A town doesn’t need to have a shade tree preservation plan if they don’t want. If they choose to have a plan, several elements are required including a description of any program for the planting of new trees and shrubs; provisions for the maintenance of shade trees through feeding, pruning, and protection from noxious insect and disease pests; and the process for the removal of diseased, dying, or dead shade trees. The plan may also designate a tree that is critical to the cultural, historical, or aesthetic character of the municipality. If such a shade tree preservation plan is proposed by the tree warden and legislative body, the public is given an opportunity to weigh in at a minimum of one warned public hearing.
The tree warden will have the ability to remove or cause to be removed any tree that is infected by or infested with any tree pest that constitutes a public hazard. If an abutting landowner has sufficiently controlled insect pests or tree diseases, the tree warden may determine that it is not necessary to remove a tree. There are treatments available for the EAB but they are expensive, so if you have a beloved ash tree that you want to save you can do so.
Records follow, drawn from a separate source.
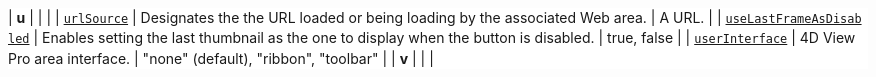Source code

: | **u**                                                                                                                                                                                                                                                                                                                                                                                                                                                                                                                       |                                                                                                                                                                                                                         |                                                                                                                                                                                                                                                                                       |
| [`urlSource`](properties_WebArea.md#url)                                                                                                                                                                                                                                                                                                                                                                                                                                                                                    | Designates the the URL loaded or being loading by the associated Web area.                                                                                                                                              | A URL.                                                                                                                                                                                                                                                                                |
| [`useLastFrameAsDisabled`](properties_Animation.md#use-last-frame-as-disabled)                                                                                                                                                                                                                                                                                                                                                                                                                                              | Enables setting the last thumbnail as the one to display when the button is disabled.                                                                                                                                   | true, false                                                                                                                                                                                                                                                                           |
| [`userInterface`](properties_Appearance.md#user-interface)                                                                                                                                                                                                                                                                                                                                                                                                                                                                  | 4D View Pro area interface.                                                                                                                                                                                             | "none" (default), "ribbon", "toolbar"<a name="v"></a>                                                                                                                                                                                                                       |
| **v**                                                                                                                                                                                                                                                                                                                                                                                                                                                                                                                       |                                                                                                                                                                                                                         |                                                                                                                                                                                                                                                                                       |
If designated shade trees are to be removed that are not infected, infested, or are hazard trees, there is a requirement that the tree warden post public notice at least fifteen days before the tree is to be removed. This may be appealed in writing by a resident or landowner of the town and the legislative body will hold a public hearing at which objections to the cutting or removal may be heard. The legislative body will then make its decision, which will be final. It should also be noted that if designated shade trees are located on property that is held in fee by another, the municipality is required to notify the abutting landowner at their address of record so they are aware of what is happening.
H.673 passed second reading in the House on a strong vote. On Wednesday, it will hopefully pass third reading, and we will then see how it fares in the Senate.